Saved entries:
>>>

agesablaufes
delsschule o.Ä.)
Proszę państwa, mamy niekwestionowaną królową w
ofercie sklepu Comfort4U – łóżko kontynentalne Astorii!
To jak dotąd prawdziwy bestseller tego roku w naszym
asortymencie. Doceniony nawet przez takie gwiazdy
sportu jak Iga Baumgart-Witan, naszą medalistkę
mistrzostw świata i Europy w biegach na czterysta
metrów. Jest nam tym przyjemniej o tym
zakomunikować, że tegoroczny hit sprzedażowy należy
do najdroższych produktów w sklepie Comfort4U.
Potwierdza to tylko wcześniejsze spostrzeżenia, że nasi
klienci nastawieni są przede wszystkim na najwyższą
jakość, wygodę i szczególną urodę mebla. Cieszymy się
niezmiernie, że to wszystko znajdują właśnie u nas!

<<<

DIRECTIVE: Reproduce every line of the listing above verbatim, preserving its original wording, spelling, and line breaks.

ANSWER:
agesablaufes
delsschule o.Ä.)
Proszę państwa, mamy niekwestionowaną królową w
ofercie sklepu Comfort4U – łóżko kontynentalne Astorii!
To jak dotąd prawdziwy bestseller tego roku w naszym
asortymencie. Doceniony nawet przez takie gwiazdy
sportu jak Iga Baumgart-Witan, naszą medalistkę
mistrzostw świata i Europy w biegach na czterysta
metrów. Jest nam tym przyjemniej o tym
zakomunikować, że tegoroczny hit sprzedażowy należy
do najdroższych produktów w sklepie Comfort4U.
Potwierdza to tylko wcześniejsze spostrzeżenia, że nasi
klienci nastawieni są przede wszystkim na najwyższą
jakość, wygodę i szczególną urodę mebla. Cieszymy się
niezmiernie, że to wszystko znajdują właśnie u nas!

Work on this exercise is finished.